▸ **Instruction 1**:
In the passage on education reform, who chaired the Task Group on Assessment and Testing?
▸ **Instruction 2**:
In the passage on education reform, copy everything from "The stand-off between" down to "in profound trouble.", replacing "Ministers" with "politicians".
▸ **Instruction 3**:
Turn the paragraph of the passage on education reform that begins "In this context" into a bulleted list of its main points.
++++ Passage to read ++++
The stand-off between impotent Ministers and disaffected and poorly trained teachers has not provided a good basis for sensible reform. Professor Paul Black, Chair of the Task Group on Assessment and Testing (TGAT), which advised the government on the 1988 Education Act, warned in a speech in 1992 of the consequences of a fundamental breakdown of trust between Ministers and educationalists (The Shifting Scenery of the National Curriculum, in Education Answers Back, Critical Responses to Government Policy):
It may be that the bulk of that opinion and expertise is deeply in error…[but] if it is true that the judgements and experience of the entire “educational establishment” have to be dismissed, then we really are in profound trouble.
Twenty-four years later, it seems to me to be hard to argue that Professor Black was not only right, but prescient. It is not that the entire education establishment is in error, but that its judgements are sufficiently inconsistent to speak with a single voice, or that its position (when such a single position can be determined) is too often unjustified by reliable research evidence. Increasingly, the voice of the educational establishment achieves real coherence only in respect of its determination to resist Ministerial demands.
In this context, the new computer tests may have a particular significance. They may offer an opportunity, not just to improve children’s numeracy: they may also offer the prospect of a new policy instrument to drive through radical and positive reform of our education system as a whole.
++++ Collected material ++++
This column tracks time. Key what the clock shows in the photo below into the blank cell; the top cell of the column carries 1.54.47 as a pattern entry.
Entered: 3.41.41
++++
▸ **Task result 1**:
Professor Paul Black

▸ **Task result 2**:
The stand-off between impotent politicians and disaffected and poorly trained teachers has not provided a good basis for sensible reform. Professor Paul Black, Chair of the Task Group on Assessment and Testing (TGAT), which advised the government on the 1988 Education Act, warned in a speech in 1992 of the consequences of a fundamental breakdown of trust between politicians and educationalists (The Shifting Scenery of the National Curriculum, in Education Answers Back, Critical Responses to Government Policy):
It may be that the bulk of that opinion and expertise is deeply in error…[but] if it is true that the judgements and experience of the entire “educational establishment” have to be dismissed, then we really are in profound trouble.

▸ **Task result 3**:
- The new computer tests may have a particular significance in this context.
- They may offer a chance to improve children's numeracy.
- They may also offer a new policy instrument to drive radical and positive reform of the education system as a whole.